Equally important is that these regulations do not simply allow human trials to start now—they do not; they allow the HFEA only to examine applications made to it for full assessment. It will then decide if the science is persuasive enough, that those proposing to do it have sufficient experience and capacity, and that the patients being put forward are clearly those likely to benefit. Remember that the HFEA is no pushover. It has in its membership not just three scientists and a clinical geneticist but three patients who have gone through IVF, a barrister, a professor of philosophy, a bishop and a national security adviser. That is quite an interesting mix but not one likely to be easily moved by faulty argument. It is they and their scientific advisory panel who will be assessing applications when these regulations come into force in October.

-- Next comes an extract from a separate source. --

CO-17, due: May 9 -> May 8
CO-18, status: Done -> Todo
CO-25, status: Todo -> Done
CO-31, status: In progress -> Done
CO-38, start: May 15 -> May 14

Other anxieties have been expressed that we will be disrupting the relationship between the nuclear and mitochondrial genes: the nuclear genes carry the information that determines all the characteristics that make us human, and the mitochondrial genes provide the energy supply for cells. This argument was discussed at great length in the HFEA’s scientific report in 2014 and was found wanting, not least because half the genes in a fertilised egg are derived from the father and are therefore already foreign to the mitochondria, yet they do not interfere with each other. Furthermore, mitochondrial genes are pretty well conserved between different individuals because they perform a limited number of functions, while there are large differences between the nuclear genes of different people, each of whom is made up of a mixture of DNA from a mother and a father.